Il me semblerait intéressant de développer avec l’association des libraires et des éditeurs une meilleure diffusion et distribution de la littérature luxembourgeoise dans les librairies. Généralement, dans les librairies luxembourgeoises se trouve souvent la littérature allemande d’un côté, la littérature française de l’autre côté, et au fond du magasin se cache un petit stand pour le Luxemburgensia, comme si c’était une entité régionale et translinguistique pas vraiment identifiée. Moi, comme lecteur, quand j’entre dans une librairie, je ne me pose pas la question de la provenance de l’auteur, mais je me pose la question de la langue dans laquelle je vais lire. Il ne faut pas mettre le multilinguisme des publications luxembourgeoises de côté, mais l’intégrer au contraire dans un dispositif international pour créer un dialogue littéraire sur le travail de la forme et de l’écriture. Un projet littéraire n’est pas toujours lié à un emplacement géographique ; ce serait une restriction à une identité régionale ou folklorique. La Suisse par exemple a une histoire littéraire et structurale beaucoup plus forte, tandis qu’elle a une richesse linguistique presque aussi diverse que le Luxembourg. Mais leurs publications réussissent davantage de franchir les frontières nationales, non seulement par la qualité littéraire des auteurs, mais aussi par l’organisation de la distribution. De l’autre côté, on pourrait mieux professionnaliser tous les métiers du livre et développer par exemple avec nos partenaires des Masters des métiers du livre à l’université, enseignant la professionnalisation à l’édition ou à l’écriture.

Revenant sur la comparaison entre le monde éditorial suisse et luxembourgeois : n’est-ce pas aussi une question de soutien par une structure comme Pro Helvetia qui subventionne beaucoup de publications en Suisse ? Ne pourrait-on pas dire que, au Luxembourg, les aides à la publication sont encore plus essentielles pour compenser notamment le nombre de lecteurs limité pour une publication en langue luxembourgeoise et pour permettre aux éditeurs de rester compétitifs ?

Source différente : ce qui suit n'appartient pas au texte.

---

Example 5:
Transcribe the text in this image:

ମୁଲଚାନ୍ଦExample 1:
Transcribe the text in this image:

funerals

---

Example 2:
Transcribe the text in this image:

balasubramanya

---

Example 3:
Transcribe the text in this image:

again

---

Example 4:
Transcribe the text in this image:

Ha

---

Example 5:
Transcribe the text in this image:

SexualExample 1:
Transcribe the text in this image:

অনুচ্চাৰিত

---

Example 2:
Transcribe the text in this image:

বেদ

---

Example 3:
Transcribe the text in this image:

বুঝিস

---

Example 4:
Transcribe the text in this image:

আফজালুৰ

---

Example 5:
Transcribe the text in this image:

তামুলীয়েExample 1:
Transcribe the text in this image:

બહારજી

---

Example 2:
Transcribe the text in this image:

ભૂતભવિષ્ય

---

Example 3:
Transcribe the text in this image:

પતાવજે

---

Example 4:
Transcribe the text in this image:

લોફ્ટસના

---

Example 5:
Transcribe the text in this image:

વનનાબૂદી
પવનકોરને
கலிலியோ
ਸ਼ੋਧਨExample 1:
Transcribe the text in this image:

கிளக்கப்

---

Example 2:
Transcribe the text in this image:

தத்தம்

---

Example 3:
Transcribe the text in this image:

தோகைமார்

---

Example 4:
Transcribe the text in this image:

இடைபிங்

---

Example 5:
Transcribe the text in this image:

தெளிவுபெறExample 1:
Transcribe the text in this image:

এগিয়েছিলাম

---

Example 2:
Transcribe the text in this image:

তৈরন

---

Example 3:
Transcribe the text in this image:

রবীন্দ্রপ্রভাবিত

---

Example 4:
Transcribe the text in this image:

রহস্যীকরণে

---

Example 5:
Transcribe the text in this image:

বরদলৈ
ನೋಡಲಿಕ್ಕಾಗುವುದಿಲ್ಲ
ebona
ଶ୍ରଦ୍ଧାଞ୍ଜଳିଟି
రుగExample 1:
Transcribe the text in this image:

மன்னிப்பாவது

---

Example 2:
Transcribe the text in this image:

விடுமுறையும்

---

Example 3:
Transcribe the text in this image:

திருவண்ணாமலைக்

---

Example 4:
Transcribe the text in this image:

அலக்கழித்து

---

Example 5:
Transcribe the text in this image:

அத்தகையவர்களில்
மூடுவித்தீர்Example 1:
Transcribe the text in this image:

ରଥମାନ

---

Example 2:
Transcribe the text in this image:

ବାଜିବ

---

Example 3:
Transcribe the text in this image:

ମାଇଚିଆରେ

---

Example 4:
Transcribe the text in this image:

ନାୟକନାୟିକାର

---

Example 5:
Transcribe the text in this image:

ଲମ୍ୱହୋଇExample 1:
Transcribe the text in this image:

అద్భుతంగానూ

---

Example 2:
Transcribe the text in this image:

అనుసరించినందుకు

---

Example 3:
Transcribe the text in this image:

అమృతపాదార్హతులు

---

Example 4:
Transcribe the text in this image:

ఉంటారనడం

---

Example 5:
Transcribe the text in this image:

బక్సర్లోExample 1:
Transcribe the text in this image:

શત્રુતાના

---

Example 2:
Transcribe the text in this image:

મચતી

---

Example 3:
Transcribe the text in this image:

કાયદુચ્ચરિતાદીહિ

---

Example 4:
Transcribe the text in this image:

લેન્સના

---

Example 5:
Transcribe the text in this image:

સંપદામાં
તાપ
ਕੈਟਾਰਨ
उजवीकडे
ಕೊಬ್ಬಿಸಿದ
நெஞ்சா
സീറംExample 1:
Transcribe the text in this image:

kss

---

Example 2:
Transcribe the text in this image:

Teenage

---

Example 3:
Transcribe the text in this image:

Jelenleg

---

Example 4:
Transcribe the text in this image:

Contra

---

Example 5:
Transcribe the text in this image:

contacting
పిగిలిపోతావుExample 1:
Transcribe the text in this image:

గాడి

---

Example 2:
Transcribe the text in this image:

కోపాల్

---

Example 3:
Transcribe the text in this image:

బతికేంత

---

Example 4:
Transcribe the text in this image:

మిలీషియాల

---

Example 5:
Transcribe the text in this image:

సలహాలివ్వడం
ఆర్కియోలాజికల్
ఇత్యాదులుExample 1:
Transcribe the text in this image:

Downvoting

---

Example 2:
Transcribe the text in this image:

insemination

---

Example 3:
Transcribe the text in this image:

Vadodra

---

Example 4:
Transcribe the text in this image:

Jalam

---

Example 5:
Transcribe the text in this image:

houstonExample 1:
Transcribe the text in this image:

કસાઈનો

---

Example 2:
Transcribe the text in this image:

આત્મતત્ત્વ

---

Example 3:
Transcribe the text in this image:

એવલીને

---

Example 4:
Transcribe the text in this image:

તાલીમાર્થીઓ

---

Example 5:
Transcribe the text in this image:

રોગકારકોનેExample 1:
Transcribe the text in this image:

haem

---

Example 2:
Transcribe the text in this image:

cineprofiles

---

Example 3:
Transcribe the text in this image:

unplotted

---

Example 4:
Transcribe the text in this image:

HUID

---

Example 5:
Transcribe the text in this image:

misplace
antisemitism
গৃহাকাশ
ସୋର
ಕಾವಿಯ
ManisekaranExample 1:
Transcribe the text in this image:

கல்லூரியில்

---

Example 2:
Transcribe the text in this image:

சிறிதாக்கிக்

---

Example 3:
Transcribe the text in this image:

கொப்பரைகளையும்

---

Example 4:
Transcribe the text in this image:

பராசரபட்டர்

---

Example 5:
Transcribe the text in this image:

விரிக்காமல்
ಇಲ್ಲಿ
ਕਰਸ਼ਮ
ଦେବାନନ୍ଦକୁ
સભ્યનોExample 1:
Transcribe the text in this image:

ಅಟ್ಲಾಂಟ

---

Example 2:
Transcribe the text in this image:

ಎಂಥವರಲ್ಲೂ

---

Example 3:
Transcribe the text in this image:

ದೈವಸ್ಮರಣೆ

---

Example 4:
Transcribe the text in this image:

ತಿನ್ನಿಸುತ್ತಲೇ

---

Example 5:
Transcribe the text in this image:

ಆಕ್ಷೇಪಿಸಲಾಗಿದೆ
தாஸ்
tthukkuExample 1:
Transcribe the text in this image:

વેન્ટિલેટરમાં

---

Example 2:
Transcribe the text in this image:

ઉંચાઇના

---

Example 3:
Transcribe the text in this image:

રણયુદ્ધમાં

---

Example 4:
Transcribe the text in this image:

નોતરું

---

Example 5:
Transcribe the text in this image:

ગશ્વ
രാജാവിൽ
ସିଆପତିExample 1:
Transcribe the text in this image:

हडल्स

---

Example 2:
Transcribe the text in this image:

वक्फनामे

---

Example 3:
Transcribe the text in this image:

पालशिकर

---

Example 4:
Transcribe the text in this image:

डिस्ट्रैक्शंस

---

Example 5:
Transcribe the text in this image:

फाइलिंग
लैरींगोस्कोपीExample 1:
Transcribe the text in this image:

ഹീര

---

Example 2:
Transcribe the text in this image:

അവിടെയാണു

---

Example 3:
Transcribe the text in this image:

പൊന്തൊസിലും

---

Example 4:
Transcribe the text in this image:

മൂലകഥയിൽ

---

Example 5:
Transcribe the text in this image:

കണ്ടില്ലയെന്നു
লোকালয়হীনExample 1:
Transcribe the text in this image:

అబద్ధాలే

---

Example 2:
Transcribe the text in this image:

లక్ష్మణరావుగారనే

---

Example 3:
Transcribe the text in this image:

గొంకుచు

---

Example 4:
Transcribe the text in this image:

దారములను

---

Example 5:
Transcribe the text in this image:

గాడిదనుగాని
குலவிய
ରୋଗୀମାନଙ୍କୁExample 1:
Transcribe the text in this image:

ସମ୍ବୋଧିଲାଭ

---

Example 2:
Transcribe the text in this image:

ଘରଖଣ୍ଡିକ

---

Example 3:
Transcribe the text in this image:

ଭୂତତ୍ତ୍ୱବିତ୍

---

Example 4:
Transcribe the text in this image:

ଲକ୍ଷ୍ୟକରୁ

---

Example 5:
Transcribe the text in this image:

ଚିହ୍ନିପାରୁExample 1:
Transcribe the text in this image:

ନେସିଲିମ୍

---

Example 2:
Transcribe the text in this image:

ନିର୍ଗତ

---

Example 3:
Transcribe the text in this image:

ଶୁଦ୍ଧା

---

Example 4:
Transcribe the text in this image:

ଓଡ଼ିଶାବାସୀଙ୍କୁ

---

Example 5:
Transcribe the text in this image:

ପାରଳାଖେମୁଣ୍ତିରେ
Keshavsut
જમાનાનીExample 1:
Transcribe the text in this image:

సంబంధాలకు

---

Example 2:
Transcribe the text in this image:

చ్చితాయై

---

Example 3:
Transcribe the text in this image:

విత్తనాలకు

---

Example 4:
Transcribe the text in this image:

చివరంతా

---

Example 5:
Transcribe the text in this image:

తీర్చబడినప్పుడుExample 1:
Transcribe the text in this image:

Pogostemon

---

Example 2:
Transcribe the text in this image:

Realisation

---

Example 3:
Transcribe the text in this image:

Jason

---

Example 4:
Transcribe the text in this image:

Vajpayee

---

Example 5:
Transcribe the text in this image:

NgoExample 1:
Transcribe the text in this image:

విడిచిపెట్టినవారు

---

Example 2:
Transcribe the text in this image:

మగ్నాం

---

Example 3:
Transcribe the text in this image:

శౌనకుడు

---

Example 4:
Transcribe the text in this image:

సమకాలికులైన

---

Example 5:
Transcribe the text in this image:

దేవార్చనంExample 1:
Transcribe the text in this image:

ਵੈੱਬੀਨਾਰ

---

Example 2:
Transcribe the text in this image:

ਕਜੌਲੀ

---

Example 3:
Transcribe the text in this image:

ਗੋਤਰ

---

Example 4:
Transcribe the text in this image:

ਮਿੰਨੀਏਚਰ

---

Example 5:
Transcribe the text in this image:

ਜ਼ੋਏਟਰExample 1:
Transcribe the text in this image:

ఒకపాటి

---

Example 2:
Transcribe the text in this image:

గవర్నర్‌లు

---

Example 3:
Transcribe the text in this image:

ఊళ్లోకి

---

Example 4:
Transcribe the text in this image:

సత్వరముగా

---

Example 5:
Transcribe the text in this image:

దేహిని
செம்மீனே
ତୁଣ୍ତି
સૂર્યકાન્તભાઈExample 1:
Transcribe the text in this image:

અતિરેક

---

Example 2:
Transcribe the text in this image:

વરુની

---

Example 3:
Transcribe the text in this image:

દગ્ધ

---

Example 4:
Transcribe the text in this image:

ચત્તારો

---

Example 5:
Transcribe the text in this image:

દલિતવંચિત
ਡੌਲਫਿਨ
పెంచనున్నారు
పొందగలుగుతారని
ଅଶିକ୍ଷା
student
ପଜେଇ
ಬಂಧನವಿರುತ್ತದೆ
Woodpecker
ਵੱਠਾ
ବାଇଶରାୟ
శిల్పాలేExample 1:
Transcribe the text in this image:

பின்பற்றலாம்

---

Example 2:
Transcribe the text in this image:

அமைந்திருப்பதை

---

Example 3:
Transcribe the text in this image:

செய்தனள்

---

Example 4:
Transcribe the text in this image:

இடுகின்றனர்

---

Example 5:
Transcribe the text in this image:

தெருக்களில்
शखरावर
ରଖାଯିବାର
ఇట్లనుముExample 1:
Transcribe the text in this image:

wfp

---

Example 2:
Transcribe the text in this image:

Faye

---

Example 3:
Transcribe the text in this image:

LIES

Il y existe un important soutien financier des auteurs et maisons d’éditions par le Focuna et Kultur : Lx, ce qui est beaucoup plus rare en France ou en Allemagne. Mais il faut voir comment ces aides portent les projets : est-ce parce qu’il n’y a pas de structure éditoriale ou de diffusion et de distribution ? À Francfort, un éditeur a fait la remarque que, dès qu’il y a de bons graphistes, auteurs et autrices, de bons assistants pour le travail éditorial, les Luxembourgeois ont tendance à rejoindre à un moment les maisons d’édition étrangères. C’est aussi une question de l’organisation interne des maisons d’édition. Aussi, la naissance de A:LL Schrëftsteller*innen est une initiative excellente. Cette association des auteurs et autrices luxembourgeois.es présidée par Samuel Hamen et la vice-présidente Nathalie Ronvaux s’est fédérée pour défendre les droits d’auteur et le statut des auteurs au Luxembourg auprès des maisons d’édition. Il faut absolument un statut d’artiste et d’écrivain indépendant protégé, qui permettra de défendre juridiquement les intérêts des auteurs auprès du secteur. C’est une question de transparence qui protège et engage les auteurs et les éditeurs.

Quels changements des habitudes de lecture avez-vous constaté depuis le début de la pandémie ?

Je crois qu’il y a vraiment de grands changements. Je constate que nous avons développé des habitudes de lectures plus courtes, plus essentielles. Lire un poème, un extrait, une page, notamment. Et aussi lire beaucoup plus en ligne. Ce que je trouve merveilleux, c’est que nous avons accès à des champs de connaissances nouvelles à travers les outils numériques, même s’il faut rester alerte par rapport aux dangers et dépendances que le numérique peut provoquer. Mais c’est un portail offrant nombreuses possibilités. Il y a eu un retour au livre pendant ce temps suspendu que nous avons passés enfermés chez nous, déclenché par le plaisir de lire et l’envie de connaissances et de savoir. C’était aussi un temps très beau, je trouvais. Pour moi, c’était une chance de lire, comme une respiration, un souffle intérieur, une force qui nourrit. Ce n’est pas une valeur désincarnée, mais ce qui fait du livre un objet vivant.